Jaynes v. Wal-Mart Store No. 824,
1988-NMCA-076,
¶ 8,
107 N.M. 648,
763 P.2d 82.
{6} Second, in this
Court’s calendar notice, we proposed that there was no error where the district
court did not take judicial notice of two laws. [CN 5] Defendant does not seem
challenge that proposal. In his response, Defendant continues to use the phrase
“judicial notice”; however, it appears Defendant redirects its use to
testimony, suggesting that the district court and this Court is required to
take judicial notice of certain evidence and ascribe it the weight and meaning
Defendant desires. [MIO 2-22] Generally, testimony about disputed matters is
not the appropriate subject of judicial notice.

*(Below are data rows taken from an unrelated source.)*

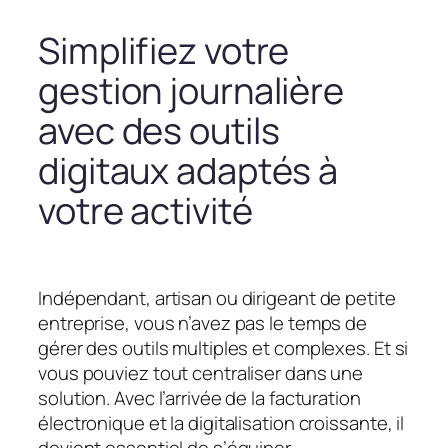
Simplifiez votre
gestion journalière
avec des outils
digitaux adaptés à
votre activité
Indépendant, artisan ou dirigeant de petite
entreprise, vous n’avez pas le temps de
gérer des outils multiples et complexes. Et si
vous pouviez tout centraliser dans une
solution. Avec l’arrivée de la facturation
électronique et la digitalisation croissante, il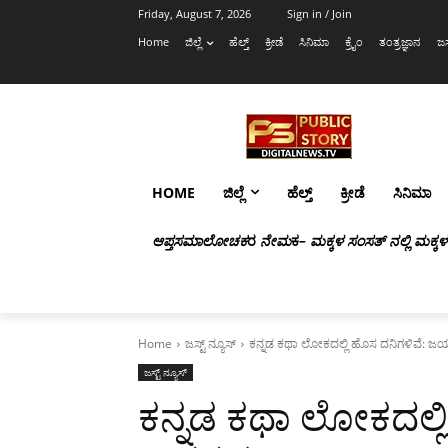
Friday, August 7, 2026
Sign in / Join
Home
ಜಿಲ್ಲೆ
ಹೆಲ್ತ್
ಕ್ರೀಡೆ
ಸಿನಿಮಾ
ಕ್ರೈಂ
ತಂತ್ರಜ್ಞಾನ
ಜಸ
HOME
ಜಿಲ್ಲೆ
ಹೆಲ್ತ್
ಕ್ರೀಡೆ
ಸಿನಿಮಾ
ಆಪ್ತಸಮಾಲೋಚಕ
ರ
ನೇಮ
ಕ
– ಮಕ್ಕಳ ಸಂಸತ್ ನಲ್ಲಿ ಮಕ್ಕ
Home
ಜಸ್ಟ್ ನ್ಯೂಸ್
ಕನ್ನಡ ಕಥಾ ಲೋಕದಲ್ಲಿ ಹೊಸ ದನಿಗಳಿವೆ: ಜಯಶ
ಜಸ್ಟ್ ನ್ಯೂಸ್
ಕನ್ನಡ ಕಥಾ ಲೋಕದಲ್ಲ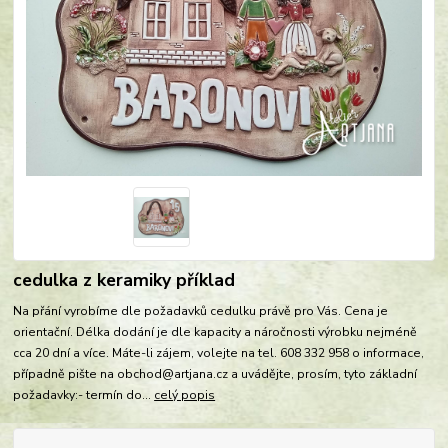
cedulka z keramiky příklad
Na přání vyrobíme dle požadavků cedulku právě pro Vás. Cena je
orientační. Délka dodání je dle kapacity a náročnosti výrobku nejméně
cca 20 dní a více. Máte-li zájem, volejte na tel. 608 332 958 o informace,
případně pište na obchod@artjana.cz a uvádějte, prosím, tyto základní
požadavky:- termín do...
celý popis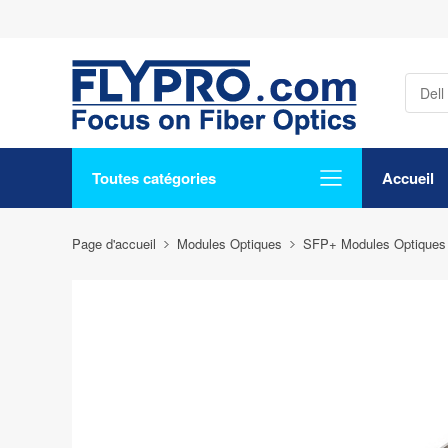
Toutes catégories
Accueil
Page d'accueil
Modules Optiques
SFP+ Modules Optiques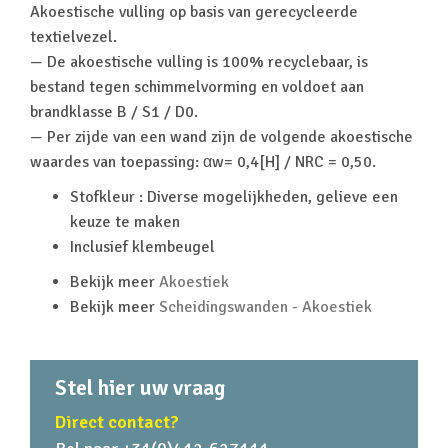
Akoestische vulling op basis van gerecycleerde
textielvezel.
— De akoestische vulling is 100% recyclebaar, is
bestand tegen schimmelvorming en voldoet aan
brandklasse B / S1 / D0.
— Per zijde van een wand zijn de volgende akoestische
waardes van toepassing: αw= 0,4[H] / NRC = 0,50.
Stofkleur : Diverse mogelijkheden, gelieve een
keuze te maken
Inclusief klembeugel
Bekijk meer
Akoestiek
Bekijk meer
Scheidingswanden - Akoestiek
Stel hier uw vraag
Direct contact?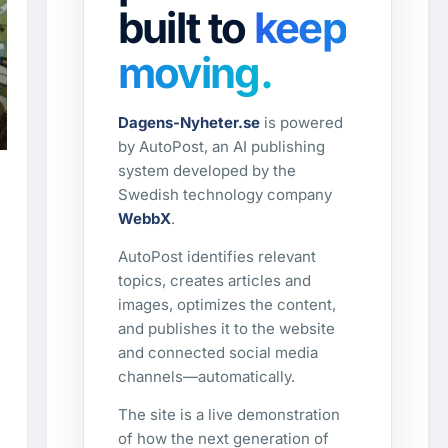
built to
keep
moving.
Dagens-Nyheter.se
is powered
by AutoPost, an AI publishing
system developed by the
Swedish technology company
WebbX
.
AutoPost identifies relevant
topics, creates articles and
images, optimizes the content,
and publishes it to the website
and connected social media
channels—automatically.
The site is a live demonstration
of how the next generation of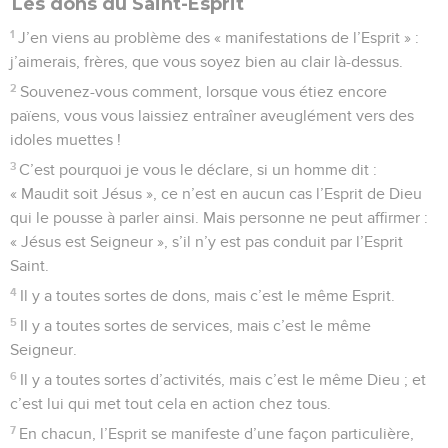
Les dons du Saint-Esprit
1
J’en viens au problème des « manifestations de l’Esprit » :
j’aimerais, frères, que vous soyez bien au clair là-dessus.
2
Souvenez-vous comment, lorsque vous étiez encore
païens, vous vous laissiez entraîner aveuglément vers des
idoles muettes !
3
C’est pourquoi je vous le déclare, si un homme dit :
« Maudit soit Jésus », ce n’est en aucun cas l’Esprit de Dieu
qui le pousse à parler ainsi. Mais personne ne peut affirmer :
« Jésus est Seigneur », s’il n’y est pas conduit par l’Esprit
Saint.
4
Il y a toutes sortes de dons, mais c’est le même Esprit.
5
Il y a toutes sortes de services, mais c’est le même
Seigneur.
6
Il y a toutes sortes d’activités, mais c’est le même Dieu ; et
c’est lui qui met tout cela en action chez tous.
7
En chacun, l’Esprit se manifeste d’une façon particulière,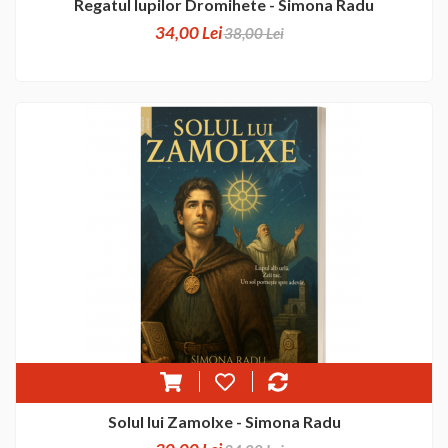
Regatul lupilor Dromihete - Simona Radu
34,00 Lei
38,00 Lei
Solul lui Zamolxe - Simona Radu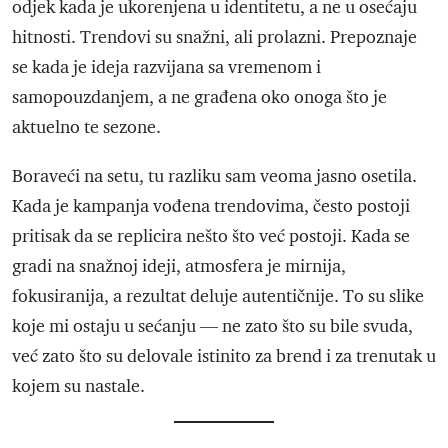
odjek kada je ukorenjena u identitetu, a ne u osećaju
hitnosti. Trendovi su snažni, ali prolazni. Prepoznaje
se kada je ideja razvijana sa vremenom i
samopouzdanjem, a ne građena oko onoga što je
aktuelno te sezone.
Boraveći na setu, tu razliku sam veoma jasno osetila.
Kada je kampanja vođena trendovima, često postoji
pritisak da se replicira nešto što već postoji. Kada se
gradi na snažnoj ideji, atmosfera je mirnija,
fokusiranija, a rezultat deluje autentičnije. To su slike
koje mi ostaju u sećanju — ne zato što su bile svuda,
već zato što su delovale istinito za brend i za trenutak u
kojem su nastale.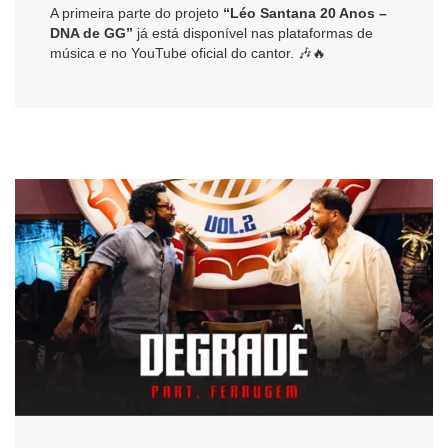
A primeira parte do projeto
“Léo Santana 20 Anos –
DNA de GG”
já está disponível nas plataformas de
música e no YouTube oficial do cantor. 🎶🔥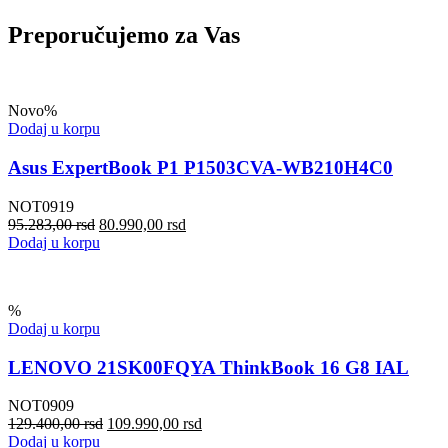
Preporučujemo za Vas
Novo
%
Dodaj u korpu
Asus ExpertBook P1 P1503CVA-WB210H4C0
NOT0919
95.283,00
rsd
80.990,00
rsd
Dodaj u korpu
%
Dodaj u korpu
LENOVO 21SK00FQYA ThinkBook 16 G8 IAL
NOT0909
129.400,00
rsd
109.990,00
rsd
Dodaj u korpu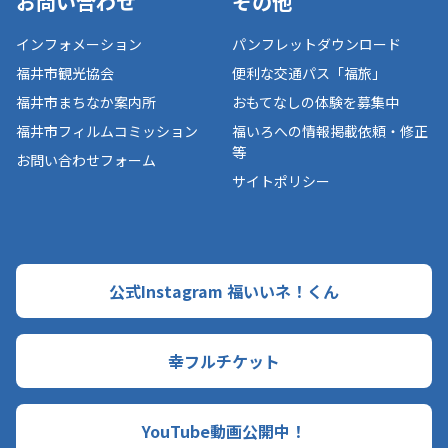
お問い合わせ
その他
インフォメーション
パンフレットダウンロード
福井市観光協会
便利な交通パス「福旅」
福井市まちなか案内所
おもてなしの体験を募集中
福井市フィルムコミッション
福いろへの情報掲載依頼・修正
等
お問い合わせフォーム
サイトポリシー
公式Instagram 福いいネ！くん
幸フルチケット
YouTube動画公開中！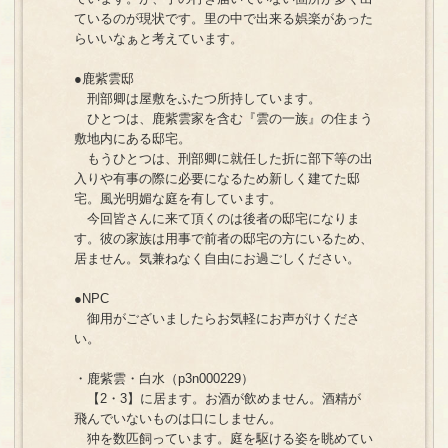
ているのが現状です。里の中で出来る娯楽があった
らいいなぁと考えています。
●鹿紫雲邸
刑部卿は屋敷をふたつ所持しています。
ひとつは、鹿紫雲家を含む『雲の一族』の住まう
敷地内にある邸宅。
もうひとつは、刑部卿に就任した折に部下等の出
入りや有事の際に必要になるため新しく建てた邸
宅。風光明媚な庭を有しています。
今回皆さんに来て頂くのは後者の邸宅になりま
す。彼の家族は用事で前者の邸宅の方にいるため、
居ません。気兼ねなく自由にお過ごしください。
●NPC
御用がございましたらお気軽にお声がけくださ
い。
・鹿紫雲・白水（p3n000229）
【2・3】に居ます。お酒が飲めません。酒精が
飛んでいないものは口にしません。
狆を数匹飼っています。庭を駆ける姿を眺めてい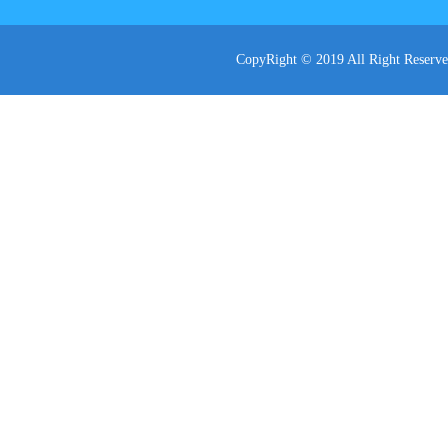
CopyRight © 2019 All Ri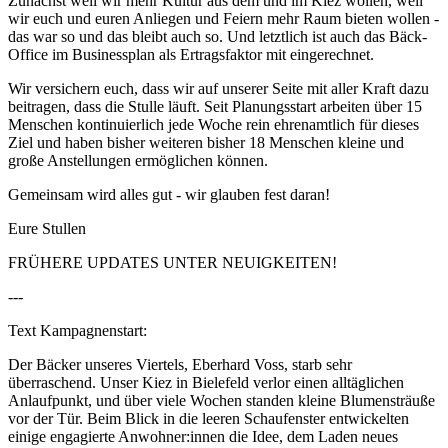
Zunächst weil wir mehr Kultur aus dem und im Kiez wollen, weil
wir euch und euren Anliegen und Feiern mehr Raum bieten wollen -
das war so und das bleibt auch so. Und letztlich ist auch das Bäck-
Office im Businessplan als Ertragsfaktor mit eingerechnet.
Wir versichern euch, dass wir auf unserer Seite mit aller Kraft dazu
beitragen, dass die Stulle läuft. Seit Planungsstart arbeiten über 15
Menschen kontinuierlich jede Woche rein ehrenamtlich für dieses
Ziel und haben bisher weiteren bisher 18 Menschen kleine und
große Anstellungen ermöglichen können.
Gemeinsam wird alles gut - wir glauben fest daran!
Eure Stullen
FRÜHERE UPDATES UNTER NEUIGKEITEN!
---
Text Kampagnenstart:
Der Bäcker unseres Viertels, Eberhard Voss, starb sehr
überraschend. Unser Kiez in Bielefeld verlor einen alltäglichen
Anlaufpunkt, und über viele Wochen standen kleine Blumensträuße
vor der Tür. Beim Blick in die leeren Schaufenster entwickelten
einige engagierte Anwohner:innen die Idee, dem Laden neues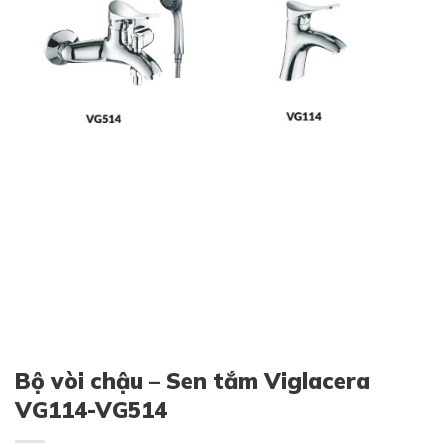
Bộ vòi chậu – Sen tắm Viglacera
VG114-VG514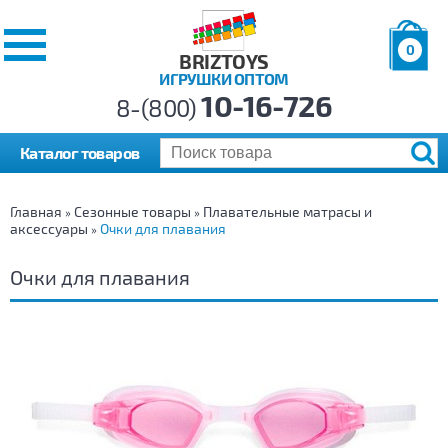
0
BRIZTOYS
ИГРУШКИ ОПТОМ
Позиций:
10-16-726
Товаров:
8-(800)
Сумма:
0
р.
Каталог товаров
Главная
Сезонные товары
Плавательные матрасы и
»
»
аксессуары
Очки для плавания
»
Очки для плавания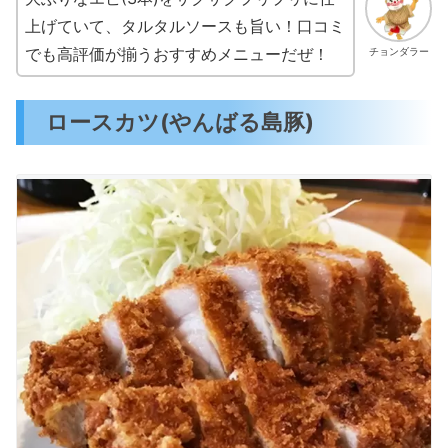
上げていて、タルタルソースも旨い！口コミ
でも高評価が揃うおすすめメニューだぜ！
チョンダラー
ロースカツ(やんばる島豚)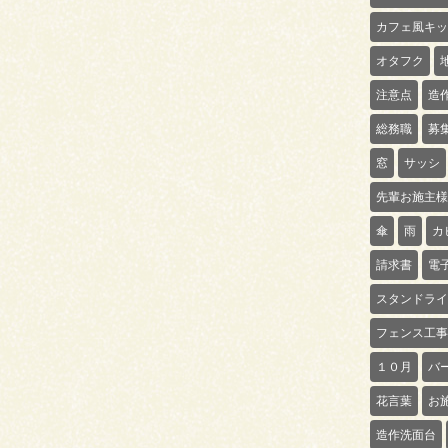
カフェ風キッ
オタフク
注意点
造
総務職
募
窓
サッシ
先輩お施主様
傘
雨
カ
請求書
電
スタンドライ
フェンス工事
１０月
バ
花言葉
お
造作洗面台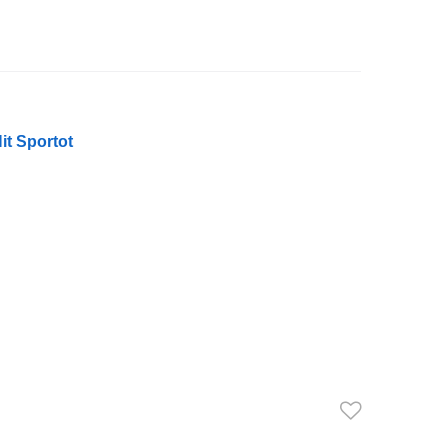
it Sportot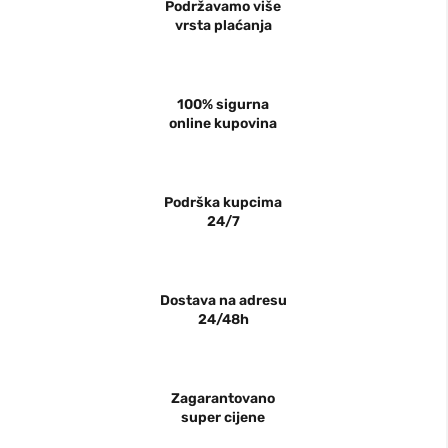
Podržavamo više
vrsta plaćanja
100% sigurna
online kupovina
Podrška kupcima
24/7
Dostava na adresu
24/48h
Zagarantovano
super cijene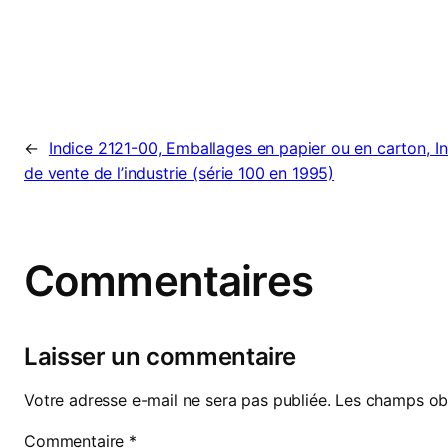
←
Indice 2121-00, Emballages en papier ou en carton, In
de vente de l’industrie (série 100 en 1995)
Commentaires
Laisser un commentaire
Votre adresse e-mail ne sera pas publiée.
Les champs obl
Commentaire
*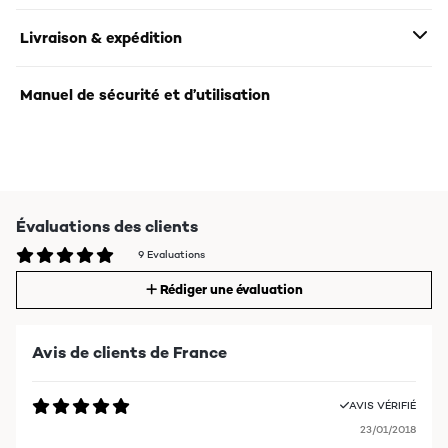
Livraison & expédition
Manuel de sécurité et d’utilisation
Évaluations des clients
9 Evaluations
Rédiger une évaluation
Avis de clients de France
AVIS VÉRIFIÉ
23/01/2018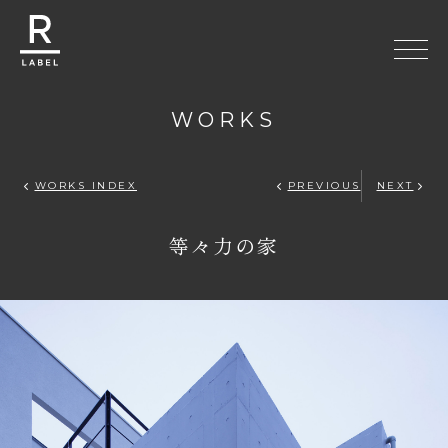
WORKS
R-LABEL
WORKS INDEX
PREVIOUS
NEXT
等々力の家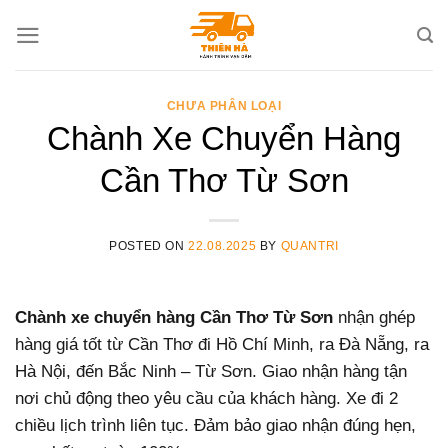
Skip
to
content
CHƯA PHÂN LOẠI
Chành Xe Chuyển Hàng
Cần Thơ Từ Sơn
POSTED ON
22.08.2025
BY
QUANTRI
Chành xe chuyển hàng Cần Thơ Từ Sơn
nhận ghép
hàng giá tốt từ Cần Thơ đi Hồ Chí Minh, ra Đà Nẵng, ra
Hà Nội, đến Bắc Ninh – Từ Sơn. Giao nhận hàng tận
nơi chủ động theo yêu cầu của khách hàng. Xe đi 2
chiều lịch trình liên tục. Đảm bảo giao nhận đúng hẹn,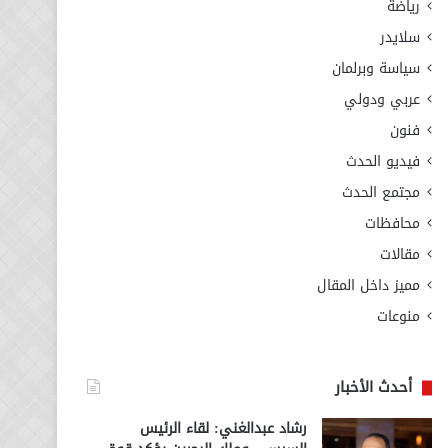
رياضة
سلايدر
سياسة وبرلمان
عربي ودولي
فنون
فيديو الحدث
مجتمع الحدث
محافظات
مقالات
مميز داخل المقال
منوعات
أحدث الأخبار
رشاد عبدالغني: لقاء الرئيس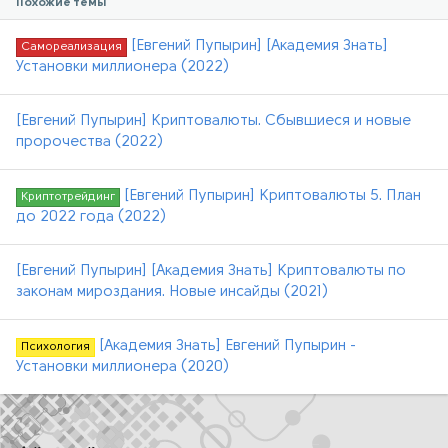
Похожие темы
[Евгений Пупырин] [Академия Знать]
Самореализация
Установки миллионера (2022)
[Евгений Пупырин] Криптовалюты. Сбывшиеся и новые
пророчества (2022)
[Евгений Пупырин] Криптовалюты 5. План
Криптотрейдинг
до 2022 года (2022)
[Евгений Пупырин] [Академия Знать] Криптовалюты по
законам мироздания. Новые инсайды (2021)
[Академия Знать] Евгений Пупырин -
Психология
Установки миллионера (2020)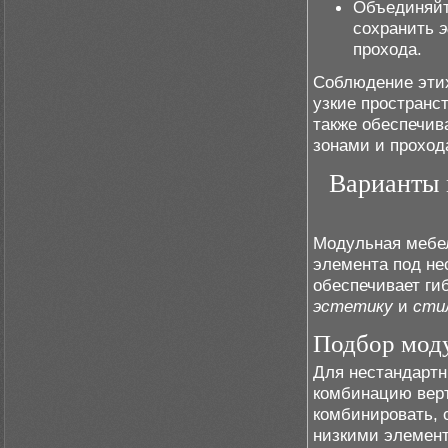
Объединяйт
сохранить
прохода.
Соблюдение этих
узкие пространс
также обеспечив
зонами и проход
Варианты 
Модульная мебе
элемента под не
обеспечивает ги
эстетику
и
сти
Подбор моду
Для нестандартн
комбинацию верт
комбинировать,
низкими элемент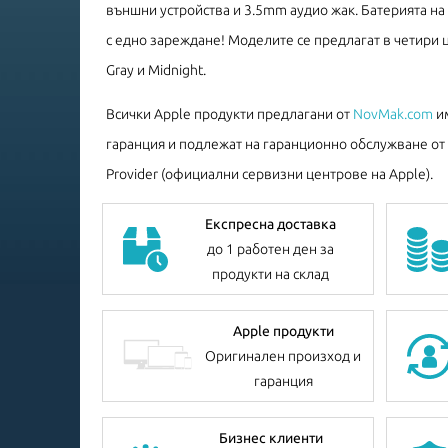
външни устройства и 3.5mm аудио жак. Батерията на 
с едно зареждане! Моделите се предлагат в четири цвят
Gray и Midnight.
Всички Apple продукти предлагани от
NovMak.com
им
гаранция и подлежат на гаранционно обслужване от A
Provider (официални сервизни центрове на Apple).
Експресна доставка
до 1 работен ден за
продукти на склад
Apple продукти
Оригинален произход и
гаранция
Бизнес клиенти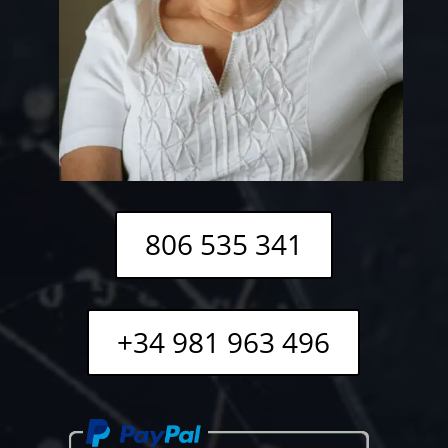
806 535 341
+34 981 963 496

Adjudicative facts subject to
judicial notice are those “not subject to reasonable dispute.”
State v.
Erickson K.,
2002-NMCA-058, ¶ 24,
132 N.M. 258,
46 P.3d 1258 (quoting Rule
11-201(B) NMRA). “Such facts must be matters of common and general knowledge
which are well established and authoritatively settled.”
Erickson K.,
2002-NMCA-058, ¶ 24 (omissions, alteration, internal quotation marks, and
citation omitted). Again, this Court does not reweigh evidence on appeal.
Jaynes,
1988-NMCA-076, ¶ 8.
{7} Third, in this
Court’s calendar notice, we proposed to hold that the district court was within
its discretion to enjoin further pro se filings by Defendant. [CN 5-6] In
response to our notice, Defendant addresses this matter only to assert that the
injunction will lead to future wrongful death suits and to state that we are
not bound by the district court’s rulings. [MIO 25] Even if this Court is not
bound by district court rulings, we will defer to a district court ruling that
is made within its authority and discretion. Defendant has not persuaded us
that the district court acted outside of its authority and discretion in this
case.
{8} For the reasons stated
in our notice and in this opinion, we affirm the district court’s order.